■ Your goal:
The response should repeat word for word every line below from the one with "PARKHAGEN, Oliver" to the one with "gør det muligt", inclusive, and nothing else; leave pictures out.

Extracted data entries
- - - - - - -
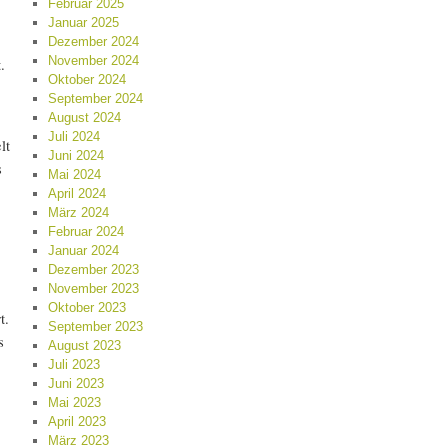
Februar 2025
Januar 2025
Dezember 2024
November 2024
.
Oktober 2024
September 2024
August 2024
Juli 2024
lt
Juni 2024
s
Mai 2024
April 2024
März 2024
Februar 2024
Januar 2024
Dezember 2023
November 2023
Oktober 2023
t.
September 2023
s
August 2023
Juli 2023
Juni 2023
Mai 2023
April 2023
März 2023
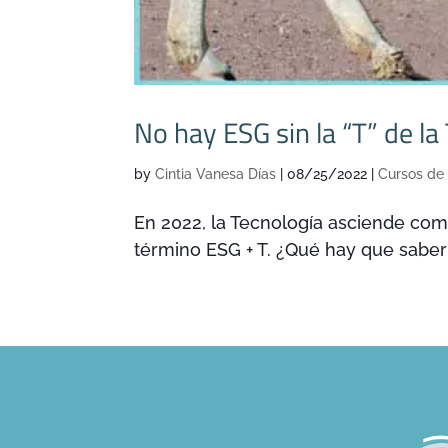
No hay ESG sin la “T” de la
by
Cintia Vanesa Días
|
08/25/2022
|
Cursos de
En 2022, la Tecnología asciende com
término ESG + T. ¿Qué hay que saber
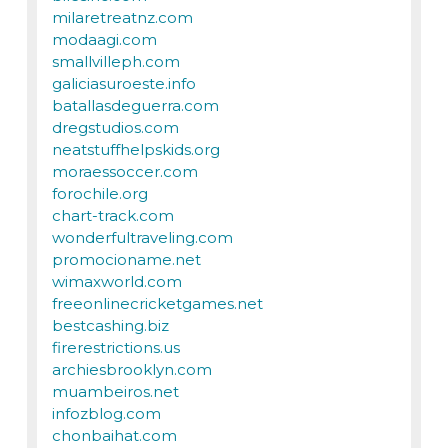
milaretreatnz.com
modaagi.com
smallvilleph.com
galiciasuroeste.info
batallasdeguerra.com
dregstudios.com
neatstuffhelpskids.org
moraessoccer.com
forochile.org
chart-track.com
wonderfultraveling.com
promocioname.net
wimaxworld.com
freeonlinecricketgames.net
bestcashing.biz
firerestrictions.us
archiesbrooklyn.com
muambeiros.net
infozblog.com
chonbaihat.com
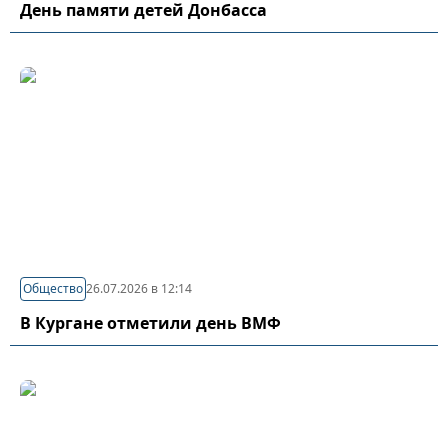
День памяти детей Донбасса
Общество
26.07.2026 в 12:14
В Кургане отметили день ВМФ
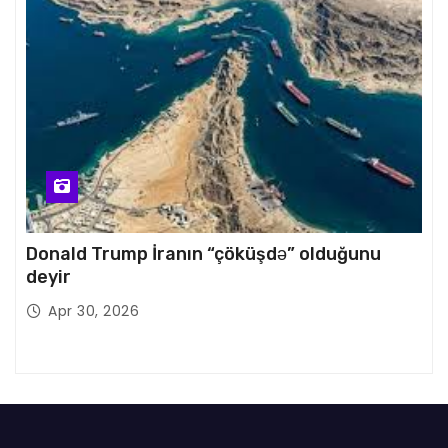
Donald Trump İranın “çöküşdə” olduğunu
deyir
Apr 30, 2026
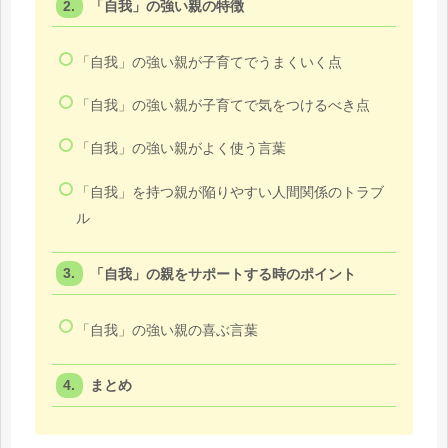
「自我」の強い親の特徴
「自我」の強い親が子育てでうまくいく点
「自我」の強い親が子育てで気をつけるべき点
「自我」の強い親がよく使う言葉
「自我」を持つ親が陥りやすい人間関係のトラブ
ル
「自我」の親をサポートする時のポイント
「自我」の強い親の喜ぶ言葉
まとめ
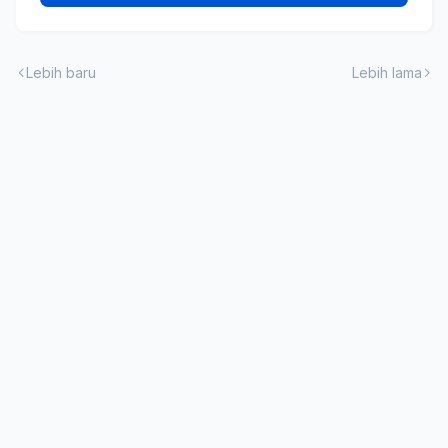
Lebih baru
Lebih lama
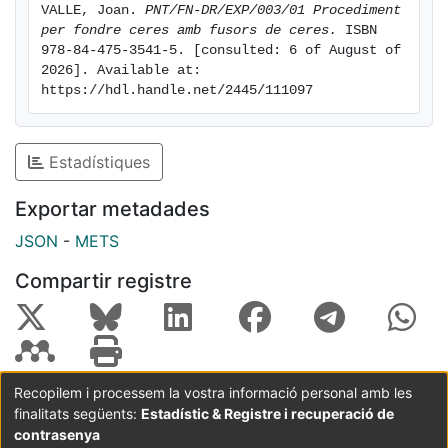
VALLE, Joan. 
PNT/FN-DR/EXP/003/01 Procediment 
per fondre ceres amb fusors de ceres.
 ISBN 
978-84-475-3541-5. [consulted: 6 of August of 
2026]. Available at: 
https://hdl.handle.net/2445/111097
Estadístiques
Exportar metadades
JSON
-
METS
Compartir registre
Recopilem i processem la vostra informació personal amb les
finalitats següents:
Estadístic & Registre i recuperació de
Coordinació:
CRAI UB
Avís legal
Metadades
subjectes a:
contrasenya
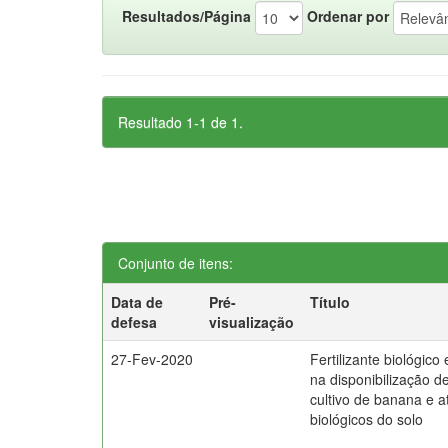
Resultados/Página
Ordenar por
Resultado 1-1 de 1.
Conjunto de itens:
Data de
Pré-
Título
defesa
visualização
27-Fev-2020
Fertilizante biológico
na disponibilização d
cultivo de banana e a
biológicos do solo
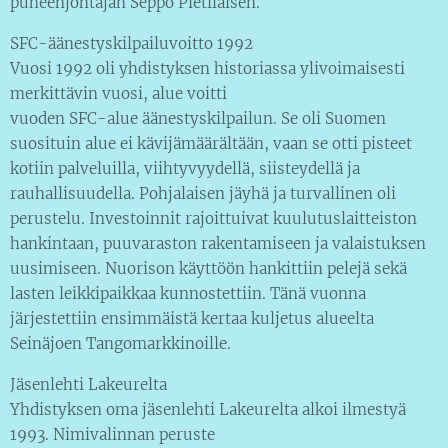
puheenjohtajan Seppo Pietiläisen.
SFC-äänestyskilpailuvoitto 1992
Vuosi 1992 oli yhdistyksen historiassa ylivoimaisesti
merkittävin vuosi, alue voitti
vuoden SFC-alue äänestyskilpailun. Se oli Suomen
suosituin alue ei kävijämäärältään, vaan se otti pisteet
kotiin palveluilla, viihtyvyydellä, siisteydellä ja
rauhallisuudella. Pohjalaisen jäyhä ja turvallinen oli
perustelu. Investoinnit rajoittuivat kuulutuslaitteiston
hankintaan, puuvaraston rakentamiseen ja valaistuksen
uusimiseen. Nuorison käyttöön hankittiin pelejä sekä
lasten leikkipaikkaa kunnostettiin. Tänä vuonna
järjestettiin ensimmäistä kertaa kuljetus alueelta
Seinäjoen Tangomarkkinoille.
Jäsenlehti Lakeurelta
Yhdistyksen oma jäsenlehti Lakeurelta alkoi ilmestyä
1993. Nimivalinnan peruste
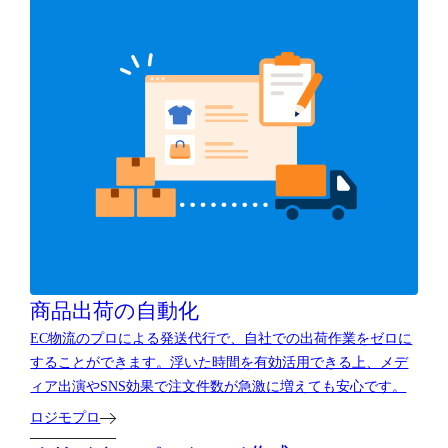
商品出荷の自動化
EC物流のプロによる発送代行で、自社での出荷作業をゼロに
することができます。浮いた時間を有効活用できる上、メデ
ィア出演やSNS効果で注文件数が急激に増えても安心です。
ロジモプロ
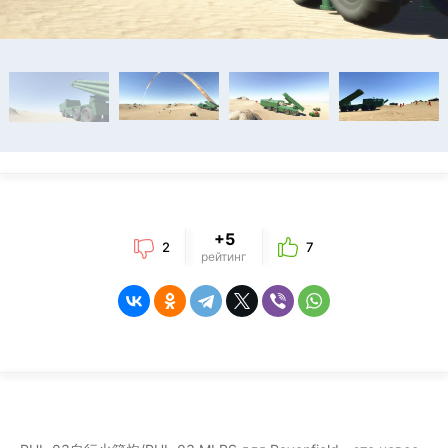
+5
2
7
рейтинг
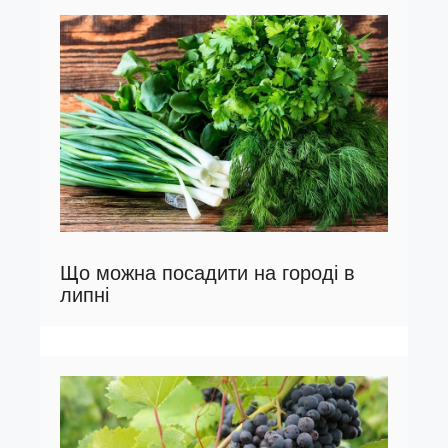
Що можна посадити на городі в
липні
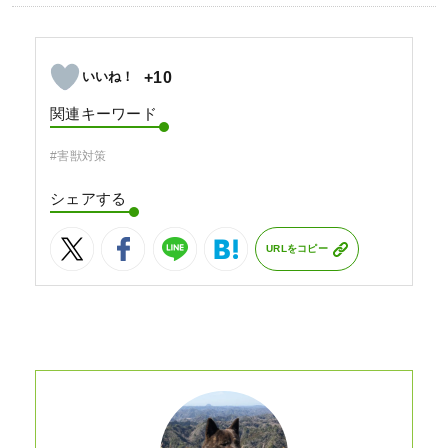
+10
関連キーワード
#害獣対策
シェアする
URLをコピー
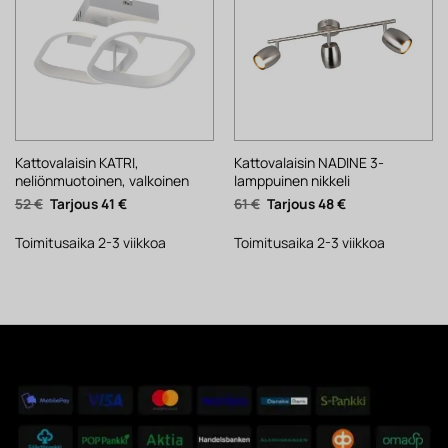
Kattovalaisin KATRI,
Kattovalaisin NADINE 3-
neliönmuotoinen, valkoinen
lamppuinen nikkeli
Alkuperäinen
Nykyinen
Alkuperäinen
Nykyinen
52
€
41
€
61
€
48
€
hinta
hinta
hinta
hinta
oli:
on:
oli:
on:
52 €.
41 €.
61 €.
48 €.
Toimitusaika 2-3 viikkoa
Toimitusaika 2-3 viikkoa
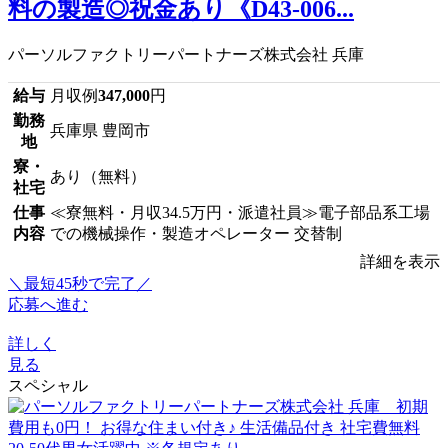
料の製造◎祝金あり《D43-006...
パーソルファクトリーパートナーズ株式会社 兵庫
給与
月収例
347,000
円
勤務
兵庫県 豊岡市
地
寮・
あり（無料）
社宅
仕事
≪寮無料・月収34.5万円・派遣社員≫電子部品系工場
内容
での機械操作・製造オペレーター 交替制
詳細を表示
＼最短45秒で完了／
応募へ進む
詳しく
見る
スペシャル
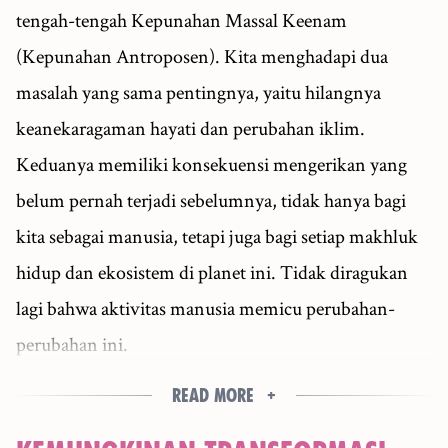
tengah-tengah Kepunahan Massal Keenam
(Kepunahan Antroposen). Kita menghadapi dua
masalah yang sama pentingnya, yaitu hilangnya
keanekaragaman hayati dan perubahan iklim.
Keduanya memiliki konsekuensi mengerikan yang
belum pernah terjadi sebelumnya, tidak hanya bagi
kita sebagai manusia, tetapi juga bagi setiap makhluk
hidup dan ekosistem di planet ini. Tidak diragukan
lagi bahwa aktivitas manusia memicu perubahan-
perubahan ini.
Read more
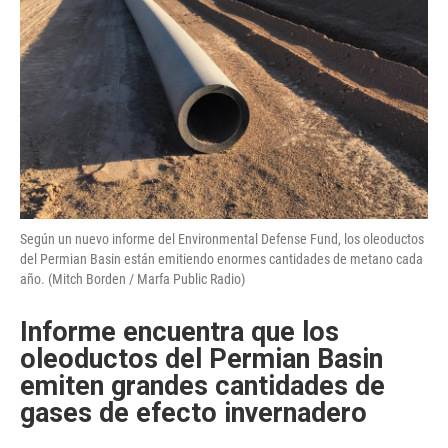
Según un nuevo informe del Environmental Defense Fund, los oleoductos
del Permian Basin están emitiendo enormes cantidades de metano cada
año. (Mitch Borden / Marfa Public Radio)
Informe encuentra que los
oleoductos del Permian Basin
emiten grandes cantidades de
gases de efecto invernadero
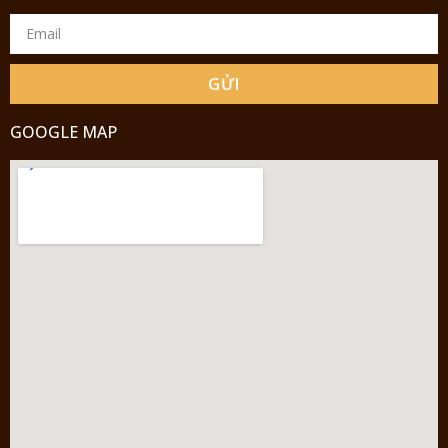
GỬI
GOOGLE MAP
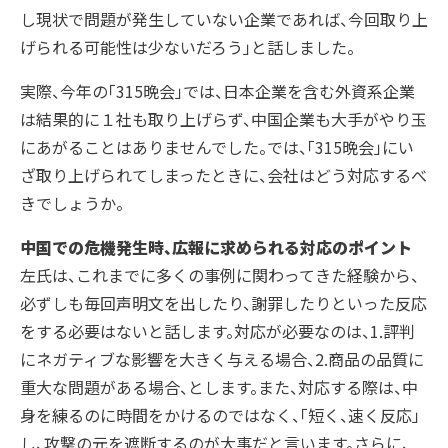
し現状で問題が発生していない企業であれば、今回取り上
げられる可能性は少ないだろう」と話しました。
実際、今年の「315晩会」では、日本企業を含む外資系企業
は結果的に１社も取り上げらず、中国企業も大手がやり玉
にあがることはありませんでした。では、「315晩会」にい
ざ取り上げられてしまったときに、会社はどう対応するべ
きでしょうか。
中国での危機発生時、広報に求められる対応のポイント
左氏は、これまでに多くの事例に関わってきた経験から、
必ずしも毎回声明文を出したり、謝罪したりといった反応
をする必要はないと話します。対応が必要なのは、1.評判
にネガティブな影響を大きく与える場合、2.商品の品質に
重大な問題がある場合、とします。また、対応する際は、中
身を練るのに時間をかけるのではなく、「短く、速く反応」
し、攻撃の元を遮断するのが大事だと言います。さらに、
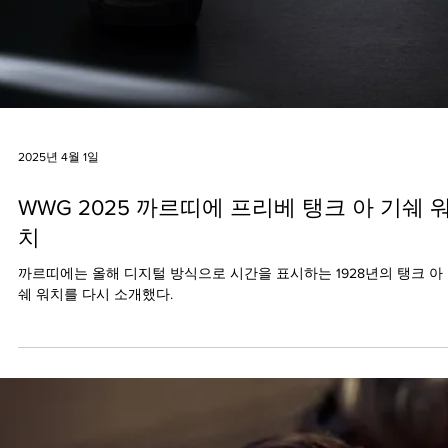
2025년 6월 4일
까르띠에의 역사적 아이콘, 탱크 아 기쉐가 
아왔습니다!
시튜버의 영원한 애정브랜드, 까르띠에의 2025년 워치스 앤 원더스 
품 소개 영상입니다. 이번 영상은 시튜버가 제네바에서 촬영해 온 마
영상으로, 내년 워치스 앤 원더스 때 다시 뵙겠습니다.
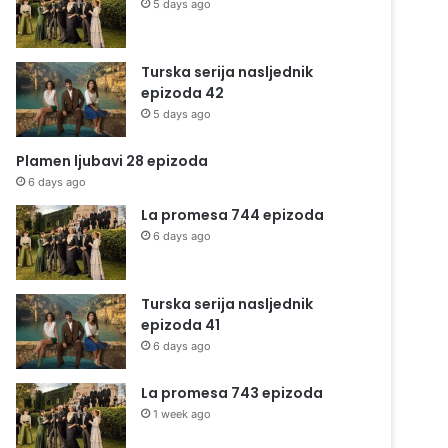
5 days ago
Turska serija nasljednik
epizoda 42
5 days ago
Plamen ljubavi 28 epizoda
6 days ago
La promesa 744 epizoda
6 days ago
Turska serija nasljednik
epizoda 41
6 days ago
La promesa 743 epizoda
1 week ago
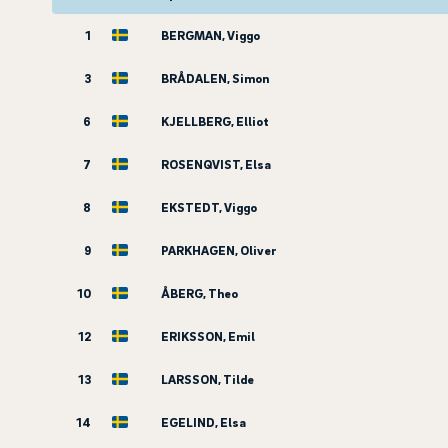
1
BERGMAN, Viggo
3
BRÅDALEN, Simon
6
KJELLBERG, Elliot
7
ROSENQVIST, Elsa
8
EKSTEDT, Viggo
9
PARKHAGEN, Oliver
10
ÅBERG, Theo
12
ERIKSSON, Emil
13
LARSSON, Tilde
14
EGELIND, Elsa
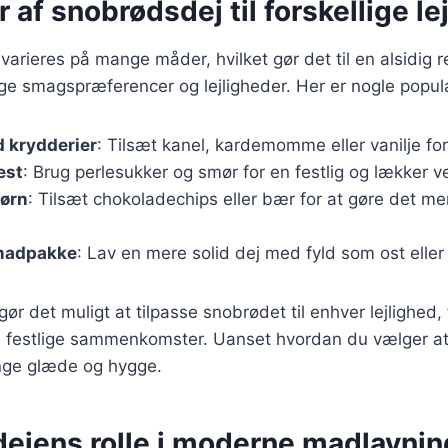
r af snobrødsdej til forskellige le
arieres på mange måder, hvilket gør det til en alsidig r
lige smagspræferencer og lejligheder. Her er nogle popul
 krydderier
: Tilsæt kanel, kardemomme eller vanilje f
est
: Brug perlesukker og smør for en festlig og lækker v
børn
: Tilsæt chokoladechips eller bær for at gøre det mer
 madpakke
: Lav en mere solid dej med fyld som ost eller
gør det muligt at tilpasse snobrødet til enhver lejlighed,
 festlige sammenkomster. Uanset hvordan du vælger at t
inge glæde og hygge.
ejens rolle i moderne madlavnin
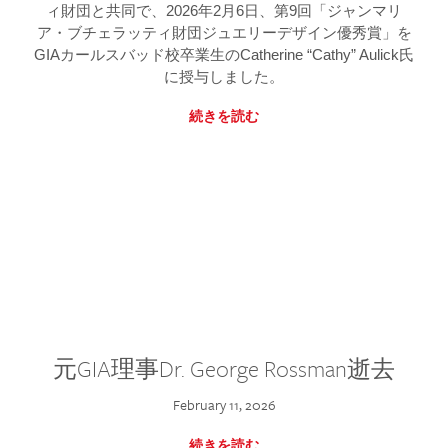
ィ財団と共同で、2026年2月6日、第9回「ジャンマリ
ア・ブチェラッティ財団ジュエリーデザイン優秀賞」を
GIAカールスバッド校卒業生のCatherine “Cathy” Aulick氏
に授与しました。
続きを読む
元GIA理事Dr. George Rossman逝去
February 11, 2026
続きを読む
- - - - - - -
■ Solution for this exercise:
PARKHAGEN, Oliver
10
ÅBERG, Theo
12
ERIKSSON, Emil
13
LARSSON, Tilde
14
EGELIND, Elsa
r af snobrødsdej til forskellige le
arieres på mange måder, hvilket gør det til en alsidig r
lige smagspræferencer og lejligheder. Her er nogle popul
 krydderier
: Tilsæt kanel, kardemomme eller vanilje f
est
: Brug perlesukker og smør for en festlig og lækker v
børn
: Tilsæt chokoladechips eller bær for at gøre det mer
 madpakke
: Lav en mere solid dej med fyld som ost eller
gør det muligt at tilpasse snobrødet til enhver lejlighed,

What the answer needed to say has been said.